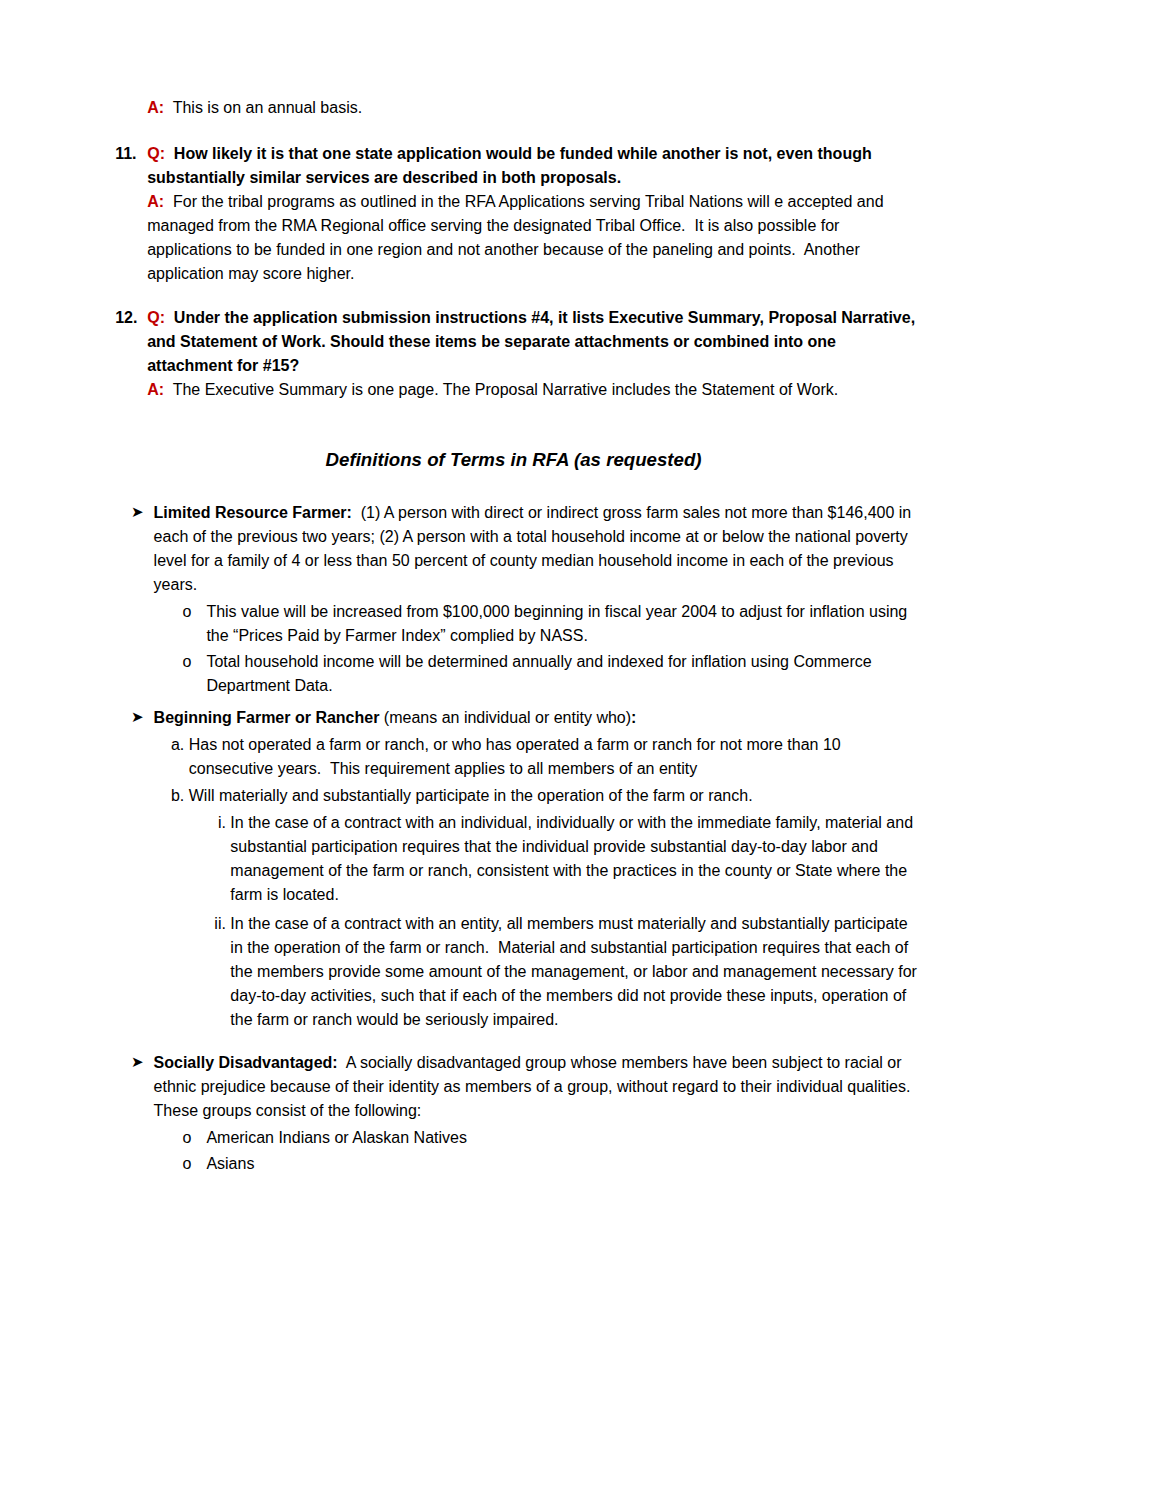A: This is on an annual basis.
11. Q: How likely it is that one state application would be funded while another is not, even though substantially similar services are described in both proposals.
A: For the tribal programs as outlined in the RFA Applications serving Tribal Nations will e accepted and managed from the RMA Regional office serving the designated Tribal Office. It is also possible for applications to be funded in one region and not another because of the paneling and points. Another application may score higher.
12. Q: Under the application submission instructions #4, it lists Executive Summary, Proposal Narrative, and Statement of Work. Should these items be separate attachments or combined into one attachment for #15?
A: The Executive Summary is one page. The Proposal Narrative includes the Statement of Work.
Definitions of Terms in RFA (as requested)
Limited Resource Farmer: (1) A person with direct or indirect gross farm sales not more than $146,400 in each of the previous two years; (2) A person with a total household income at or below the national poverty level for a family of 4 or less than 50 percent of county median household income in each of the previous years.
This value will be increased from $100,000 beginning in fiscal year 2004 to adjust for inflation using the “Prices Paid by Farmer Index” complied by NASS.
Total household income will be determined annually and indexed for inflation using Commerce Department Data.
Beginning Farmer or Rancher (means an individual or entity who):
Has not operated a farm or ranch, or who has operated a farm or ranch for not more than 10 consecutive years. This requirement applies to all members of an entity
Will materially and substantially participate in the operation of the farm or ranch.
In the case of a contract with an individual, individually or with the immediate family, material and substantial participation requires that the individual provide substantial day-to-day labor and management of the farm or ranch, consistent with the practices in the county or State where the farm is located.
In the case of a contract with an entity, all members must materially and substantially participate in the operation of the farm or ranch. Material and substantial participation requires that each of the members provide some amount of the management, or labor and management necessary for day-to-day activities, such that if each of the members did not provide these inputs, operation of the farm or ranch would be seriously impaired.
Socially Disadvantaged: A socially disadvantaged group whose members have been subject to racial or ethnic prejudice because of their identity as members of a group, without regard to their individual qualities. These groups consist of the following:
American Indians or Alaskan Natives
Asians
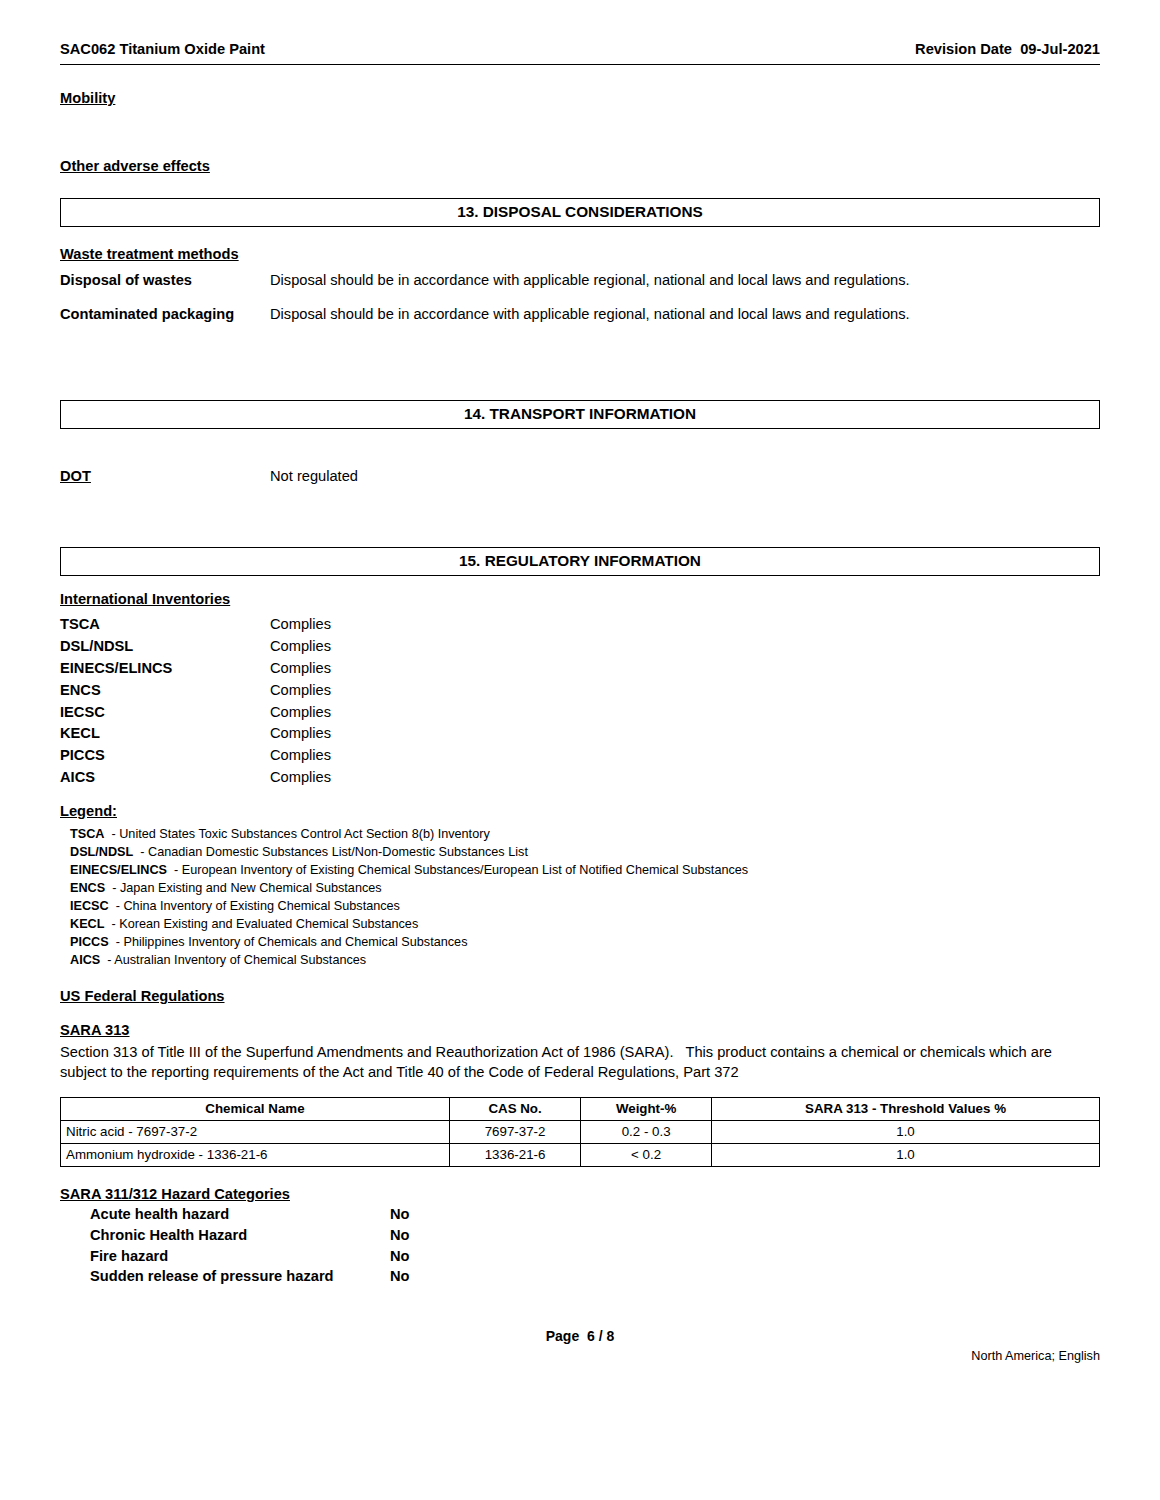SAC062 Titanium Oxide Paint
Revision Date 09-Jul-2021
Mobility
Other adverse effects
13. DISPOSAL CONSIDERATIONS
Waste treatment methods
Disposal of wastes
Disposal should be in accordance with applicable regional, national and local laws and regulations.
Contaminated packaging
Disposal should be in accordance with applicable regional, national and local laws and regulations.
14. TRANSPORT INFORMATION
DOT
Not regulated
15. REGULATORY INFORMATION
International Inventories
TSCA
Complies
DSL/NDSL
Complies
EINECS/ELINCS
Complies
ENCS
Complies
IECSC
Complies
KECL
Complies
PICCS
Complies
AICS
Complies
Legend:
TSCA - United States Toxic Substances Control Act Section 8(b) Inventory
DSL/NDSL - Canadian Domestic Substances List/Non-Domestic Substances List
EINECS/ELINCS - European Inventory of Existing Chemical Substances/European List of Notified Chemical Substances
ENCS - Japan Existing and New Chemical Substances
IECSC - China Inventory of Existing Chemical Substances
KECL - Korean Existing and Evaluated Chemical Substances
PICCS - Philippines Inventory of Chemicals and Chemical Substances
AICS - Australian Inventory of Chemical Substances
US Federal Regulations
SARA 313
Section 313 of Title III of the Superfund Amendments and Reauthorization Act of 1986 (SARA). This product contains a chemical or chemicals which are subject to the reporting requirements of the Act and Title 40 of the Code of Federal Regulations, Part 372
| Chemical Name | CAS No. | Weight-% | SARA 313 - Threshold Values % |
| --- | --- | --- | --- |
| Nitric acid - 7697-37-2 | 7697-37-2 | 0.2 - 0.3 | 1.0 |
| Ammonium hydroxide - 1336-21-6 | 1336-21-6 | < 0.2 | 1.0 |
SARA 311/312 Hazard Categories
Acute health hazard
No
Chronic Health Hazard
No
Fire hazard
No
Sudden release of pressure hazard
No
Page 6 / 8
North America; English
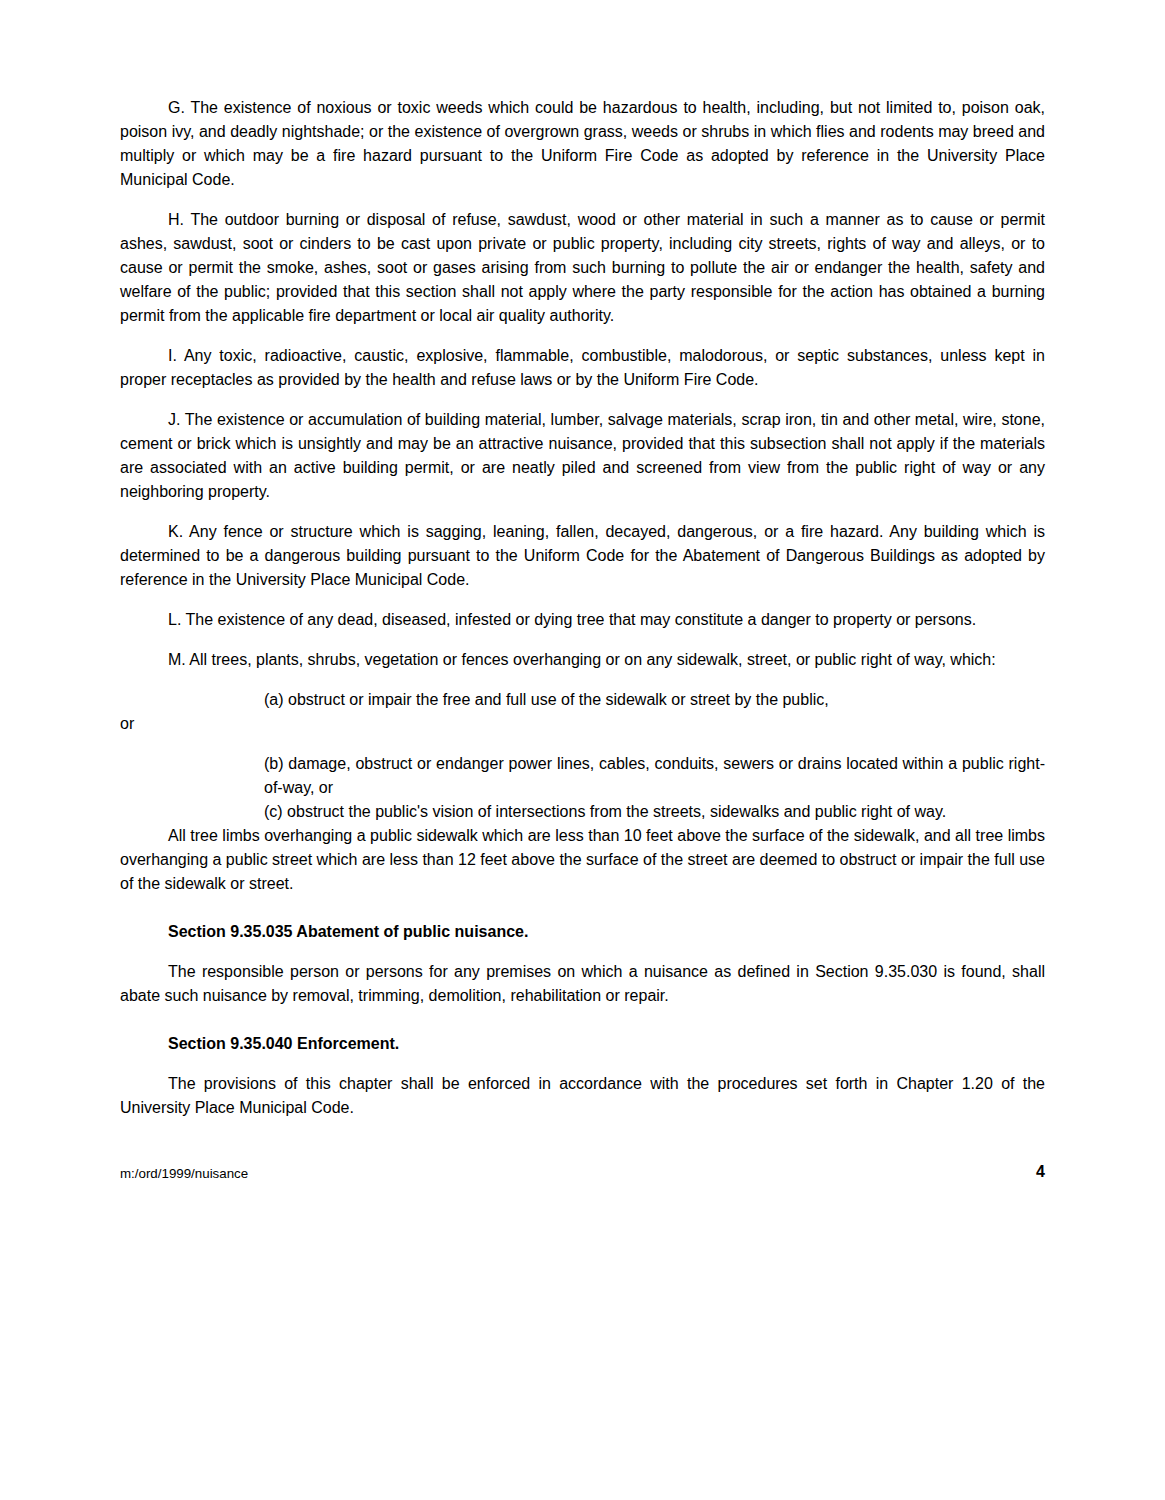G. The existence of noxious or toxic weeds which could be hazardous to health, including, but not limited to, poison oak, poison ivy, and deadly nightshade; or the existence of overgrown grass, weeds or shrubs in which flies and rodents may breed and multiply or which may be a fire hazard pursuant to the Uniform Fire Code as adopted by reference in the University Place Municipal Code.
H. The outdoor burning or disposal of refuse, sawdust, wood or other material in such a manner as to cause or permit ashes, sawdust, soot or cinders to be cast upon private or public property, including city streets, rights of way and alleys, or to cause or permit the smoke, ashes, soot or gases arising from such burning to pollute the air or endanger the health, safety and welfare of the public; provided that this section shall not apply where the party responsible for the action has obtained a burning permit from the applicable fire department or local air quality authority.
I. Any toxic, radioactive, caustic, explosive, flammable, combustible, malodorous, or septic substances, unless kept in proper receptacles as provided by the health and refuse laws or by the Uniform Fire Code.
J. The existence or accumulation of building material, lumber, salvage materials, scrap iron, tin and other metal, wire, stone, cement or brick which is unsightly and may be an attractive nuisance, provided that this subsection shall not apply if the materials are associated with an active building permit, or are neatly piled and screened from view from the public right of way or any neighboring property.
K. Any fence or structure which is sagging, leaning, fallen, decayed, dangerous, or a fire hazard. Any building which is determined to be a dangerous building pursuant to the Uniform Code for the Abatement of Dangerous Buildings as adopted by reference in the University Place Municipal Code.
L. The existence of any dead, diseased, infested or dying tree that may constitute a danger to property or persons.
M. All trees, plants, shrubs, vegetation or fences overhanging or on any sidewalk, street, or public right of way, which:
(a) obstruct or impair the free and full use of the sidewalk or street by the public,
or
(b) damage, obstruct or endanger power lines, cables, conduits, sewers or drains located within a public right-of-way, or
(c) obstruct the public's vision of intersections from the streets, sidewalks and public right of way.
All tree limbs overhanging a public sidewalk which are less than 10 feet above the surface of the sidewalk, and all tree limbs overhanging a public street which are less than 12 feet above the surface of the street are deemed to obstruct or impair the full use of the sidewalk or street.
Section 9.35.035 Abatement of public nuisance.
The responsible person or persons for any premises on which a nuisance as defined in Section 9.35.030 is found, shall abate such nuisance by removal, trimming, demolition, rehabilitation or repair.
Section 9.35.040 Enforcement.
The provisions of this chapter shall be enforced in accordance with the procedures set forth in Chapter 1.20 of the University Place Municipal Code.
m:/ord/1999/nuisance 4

→ **TASK OBJECTIVE**
Output all of the data exactly as it stands, minus any images.

→ **RESULT OF THE TASK**
A: This is on an annual basis.
11. Q: How likely it is that one state application would be funded while another is not, even though substantially similar services are described in both proposals.
A: For the tribal programs as outlined in the RFA Applications serving Tribal Nations will e accepted and managed from the RMA Regional office serving the designated Tribal Office. It is also possible for applications to be funded in one region and not another because of the paneling and points. Another application may score higher.
12. Q: Under the application submission instructions #4, it lists Executive Summary, Proposal Narrative, and Statement of Work. Should these items be separate attachments or combined into one attachment for #15?
A: The Executive Summary is one page. The Proposal Narrative includes the Statement of Work.
Definitions of Terms in RFA (as requested)
Limited Resource Farmer: (1) A person with direct or indirect gross farm sales not more than $146,400 in each of the previous two years; (2) A person with a total household income at or below the national poverty level for a family of 4 or less than 50 percent of county median household income in each of the previous years.
This value will be increased from $100,000 beginning in fiscal year 2004 to adjust for inflation using the “Prices Paid by Farmer Index” complied by NASS.
Total household income will be determined annually and indexed for inflation using Commerce Department Data.
Beginning Farmer or Rancher (means an individual or entity who):
Has not operated a farm or ranch, or who has operated a farm or ranch for not more than 10 consecutive years. This requirement applies to all members of an entity
Will materially and substantially participate in the operation of the farm or ranch.
In the case of a contract with an individual, individually or with the immediate family, material and substantial participation requires that the individual provide substantial day-to-day labor and management of the farm or ranch, consistent with the practices in the county or State where the farm is located.
In the case of a contract with an entity, all members must materially and substantially participate in the operation of the farm or ranch. Material and substantial participation requires that each of the members provide some amount of the management, or labor and management necessary for day-to-day activities, such that if each of the members did not provide these inputs, operation of the farm or ranch would be seriously impaired.
Socially Disadvantaged: A socially disadvantaged group whose members have been subject to racial or ethnic prejudice because of their identity as members of a group, without regard to their individual qualities. These groups consist of the following:
American Indians or Alaskan Natives
Asians
SAC062 Titanium Oxide Paint
Revision Date 09-Jul-2021
Mobility
Other adverse effects
13. DISPOSAL CONSIDERATIONS
Waste treatment methods
Disposal of wastes
Disposal should be in accordance with applicable regional, national and local laws and regulations.
Contaminated packaging
Disposal should be in accordance with applicable regional, national and local laws and regulations.
14. TRANSPORT INFORMATION
DOT
Not regulated
15. REGULATORY INFORMATION
International Inventories
TSCA
Complies
DSL/NDSL
Complies
EINECS/ELINCS
Complies
ENCS
Complies
IECSC
Complies
KECL
Complies
PICCS
Complies
AICS
Complies
Legend:
TSCA - United States Toxic Substances Control Act Section 8(b) Inventory
DSL/NDSL - Canadian Domestic Substances List/Non-Domestic Substances List
EINECS/ELINCS - European Inventory of Existing Chemical Substances/European List of Notified Chemical Substances
ENCS - Japan Existing and New Chemical Substances
IECSC - China Inventory of Existing Chemical Substances
KECL - Korean Existing and Evaluated Chemical Substances
PICCS - Philippines Inventory of Chemicals and Chemical Substances
AICS - Australian Inventory of Chemical Substances
US Federal Regulations
SARA 313
Section 313 of Title III of the Superfund Amendments and Reauthorization Act of 1986 (SARA). This product contains a chemical or chemicals which are subject to the reporting requirements of the Act and Title 40 of the Code of Federal Regulations, Part 372
| Chemical Name | CAS No. | Weight-% | SARA 313 - Threshold Values % |
| --- | --- | --- | --- |
| Nitric acid - 7697-37-2 | 7697-37-2 | 0.2 - 0.3 | 1.0 |
| Ammonium hydroxide - 1336-21-6 | 1336-21-6 | < 0.2 | 1.0 |
SARA 311/312 Hazard Categories
Acute health hazard
No
Chronic Health Hazard
No
Fire hazard
No
Sudden release of pressure hazard
No
Page 6 / 8
North America; English
G. The existence of noxious or toxic weeds which could be hazardous to health, including, but not limited to, poison oak, poison ivy, and deadly nightshade; or the existence of overgrown grass, weeds or shrubs in which flies and rodents may breed and multiply or which may be a fire hazard pursuant to the Uniform Fire Code as adopted by reference in the University Place Municipal Code.
H. The outdoor burning or disposal of refuse, sawdust, wood or other material in such a manner as to cause or permit ashes, sawdust, soot or cinders to be cast upon private or public property, including city streets, rights of way and alleys, or to cause or permit the smoke, ashes, soot or gases arising from such burning to pollute the air or endanger the health, safety and welfare of the public; provided that this section shall not apply where the party responsible for the action has obtained a burning permit from the applicable fire department or local air quality authority.
I. Any toxic, radioactive, caustic, explosive, flammable, combustible, malodorous, or septic substances, unless kept in proper receptacles as provided by the health and refuse laws or by the Uniform Fire Code.
J. The existence or accumulation of building material, lumber, salvage materials, scrap iron, tin and other metal, wire, stone, cement or brick which is unsightly and may be an attractive nuisance, provided that this subsection shall not apply if the materials are associated with an active building permit, or are neatly piled and screened from view from the public right of way or any neighboring property.
K. Any fence or structure which is sagging, leaning, fallen, decayed, dangerous, or a fire hazard. Any building which is determined to be a dangerous building pursuant to the Uniform Code for the Abatement of Dangerous Buildings as adopted by reference in the University Place Municipal Code.
L. The existence of any dead, diseased, infested or dying tree that may constitute a danger to property or persons.
M. All trees, plants, shrubs, vegetation or fences overhanging or on any sidewalk, street, or public right of way, which:
(a) obstruct or impair the free and full use of the sidewalk or street by the public,
or
(b) damage, obstruct or endanger power lines, cables, conduits, sewers or drains located within a public right-of-way, or
(c) obstruct the public's vision of intersections from the streets, sidewalks and public right of way.
All tree limbs overhanging a public sidewalk which are less than 10 feet above the surface of the sidewalk, and all tree limbs overhanging a public street which are less than 12 feet above the surface of the street are deemed to obstruct or impair the full use of the sidewalk or street.
Section 9.35.035 Abatement of public nuisance.
The responsible person or persons for any premises on which a nuisance as defined in Section 9.35.030 is found, shall abate such nuisance by removal, trimming, demolition, rehabilitation or repair.
Section 9.35.040 Enforcement.
The provisions of this chapter shall be enforced in accordance with the procedures set forth in Chapter 1.20 of the University Place Municipal Code.
m:/ord/1999/nuisance 4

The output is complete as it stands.